• [Task brief]: Replace every instance of "ADICIONAR" with "COMPRAR" throughout the data below, keeping all other lines unchanged.

• [Saved entries]:
########

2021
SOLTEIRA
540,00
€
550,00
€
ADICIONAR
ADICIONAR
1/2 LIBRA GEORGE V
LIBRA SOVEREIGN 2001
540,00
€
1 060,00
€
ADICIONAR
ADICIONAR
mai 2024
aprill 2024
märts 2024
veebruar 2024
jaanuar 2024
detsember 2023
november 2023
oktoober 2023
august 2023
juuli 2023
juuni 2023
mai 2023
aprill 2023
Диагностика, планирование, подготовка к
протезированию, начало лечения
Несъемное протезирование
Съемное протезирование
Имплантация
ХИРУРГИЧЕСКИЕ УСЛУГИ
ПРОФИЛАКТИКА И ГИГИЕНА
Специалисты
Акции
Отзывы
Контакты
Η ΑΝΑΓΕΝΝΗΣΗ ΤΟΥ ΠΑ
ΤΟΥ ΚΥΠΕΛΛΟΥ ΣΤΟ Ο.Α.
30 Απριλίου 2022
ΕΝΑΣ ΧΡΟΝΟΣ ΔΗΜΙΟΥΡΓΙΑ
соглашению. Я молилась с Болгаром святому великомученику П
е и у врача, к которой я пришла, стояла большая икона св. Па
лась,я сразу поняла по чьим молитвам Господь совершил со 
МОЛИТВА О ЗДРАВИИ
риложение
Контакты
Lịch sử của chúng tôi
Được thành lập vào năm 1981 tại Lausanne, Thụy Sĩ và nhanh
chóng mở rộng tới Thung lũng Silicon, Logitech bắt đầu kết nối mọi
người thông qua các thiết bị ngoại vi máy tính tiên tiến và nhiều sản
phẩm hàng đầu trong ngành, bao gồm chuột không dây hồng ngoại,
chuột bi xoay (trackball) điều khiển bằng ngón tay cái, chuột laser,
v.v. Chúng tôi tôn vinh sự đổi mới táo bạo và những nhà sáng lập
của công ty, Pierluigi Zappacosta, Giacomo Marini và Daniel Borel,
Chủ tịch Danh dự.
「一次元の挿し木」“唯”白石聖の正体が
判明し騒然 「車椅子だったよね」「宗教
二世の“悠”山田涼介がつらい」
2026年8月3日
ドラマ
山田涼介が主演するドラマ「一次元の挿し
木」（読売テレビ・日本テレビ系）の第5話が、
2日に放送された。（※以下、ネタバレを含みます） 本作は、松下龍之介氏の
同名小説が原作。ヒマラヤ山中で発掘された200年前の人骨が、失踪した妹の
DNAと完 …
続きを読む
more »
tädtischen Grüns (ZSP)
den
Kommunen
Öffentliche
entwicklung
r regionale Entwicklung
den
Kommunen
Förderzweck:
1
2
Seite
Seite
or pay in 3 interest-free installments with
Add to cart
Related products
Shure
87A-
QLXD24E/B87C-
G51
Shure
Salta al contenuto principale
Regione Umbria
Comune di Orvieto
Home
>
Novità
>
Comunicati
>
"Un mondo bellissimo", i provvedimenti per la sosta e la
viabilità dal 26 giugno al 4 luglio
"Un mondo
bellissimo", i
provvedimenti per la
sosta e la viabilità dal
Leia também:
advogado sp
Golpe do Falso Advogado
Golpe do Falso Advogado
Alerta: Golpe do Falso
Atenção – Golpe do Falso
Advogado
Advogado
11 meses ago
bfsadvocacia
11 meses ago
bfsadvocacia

########

• [Answer box]:
2021
SOLTEIRA
540,00
€
550,00
€
COMPRAR
COMPRAR
1/2 LIBRA GEORGE V
LIBRA SOVEREIGN 2001
540,00
€
1 060,00
€
COMPRAR
COMPRAR
mai 2024
aprill 2024
märts 2024
veebruar 2024
jaanuar 2024
detsember 2023
november 2023
oktoober 2023
august 2023
juuli 2023
juuni 2023
mai 2023
aprill 2023
Диагностика, планирование, подготовка к
протезированию, начало лечения
Несъемное протезирование
Съемное протезирование
Имплантация
ХИРУРГИЧЕСКИЕ УСЛУГИ
ПРОФИЛАКТИКА И ГИГИЕНА
Специалисты
Акции
Отзывы
Контакты
Η ΑΝΑΓΕΝΝΗΣΗ ΤΟΥ ΠΑ
ΤΟΥ ΚΥΠΕΛΛΟΥ ΣΤΟ Ο.Α.
30 Απριλίου 2022
ΕΝΑΣ ΧΡΟΝΟΣ ΔΗΜΙΟΥΡΓΙΑ
соглашению. Я молилась с Болгаром святому великомученику П
е и у врача, к которой я пришла, стояла большая икона св. Па
лась,я сразу поняла по чьим молитвам Господь совершил со 
МОЛИТВА О ЗДРАВИИ
риложение
Контакты
Lịch sử của chúng tôi
Được thành lập vào năm 1981 tại Lausanne, Thụy Sĩ và nhanh
chóng mở rộng tới Thung lũng Silicon, Logitech bắt đầu kết nối mọi
người thông qua các thiết bị ngoại vi máy tính tiên tiến và nhiều sản
phẩm hàng đầu trong ngành, bao gồm chuột không dây hồng ngoại,
chuột bi xoay (trackball) điều khiển bằng ngón tay cái, chuột laser,
v.v. Chúng tôi tôn vinh sự đổi mới táo bạo và những nhà sáng lập
của công ty, Pierluigi Zappacosta, Giacomo Marini và Daniel Borel,
Chủ tịch Danh dự.
「一次元の挿し木」“唯”白石聖の正体が
判明し騒然 「車椅子だったよね」「宗教
二世の“悠”山田涼介がつらい」
2026年8月3日
ドラマ
山田涼介が主演するドラマ「一次元の挿し
木」（読売テレビ・日本テレビ系）の第5話が、
2日に放送された。（※以下、ネタバレを含みます） 本作は、松下龍之介氏の
同名小説が原作。ヒマラヤ山中で発掘された200年前の人骨が、失踪した妹の
DNAと完 …
続きを読む
more »
tädtischen Grüns (ZSP)
den
Kommunen
Öffentliche
entwicklung
r regionale Entwicklung
den
Kommunen
Förderzweck:
1
2
Seite
Seite
or pay in 3 interest-free installments with
Add to cart
Related products
Shure
87A-
QLXD24E/B87C-
G51
Shure
Salta al contenuto principale
Regione Umbria
Comune di Orvieto
Home
>
Novità
>
Comunicati
>
"Un mondo bellissimo", i provvedimenti per la sosta e la
viabilità dal 26 giugno al 4 luglio
"Un mondo
bellissimo", i
provvedimenti per la
sosta e la viabilità dal
Leia também:
advogado sp
Golpe do Falso Advogado
Golpe do Falso Advogado
Alerta: Golpe do Falso
Atenção – Golpe do Falso
Advogado
Advogado
11 meses ago
bfsadvocacia
11 meses ago
bfsadvocacia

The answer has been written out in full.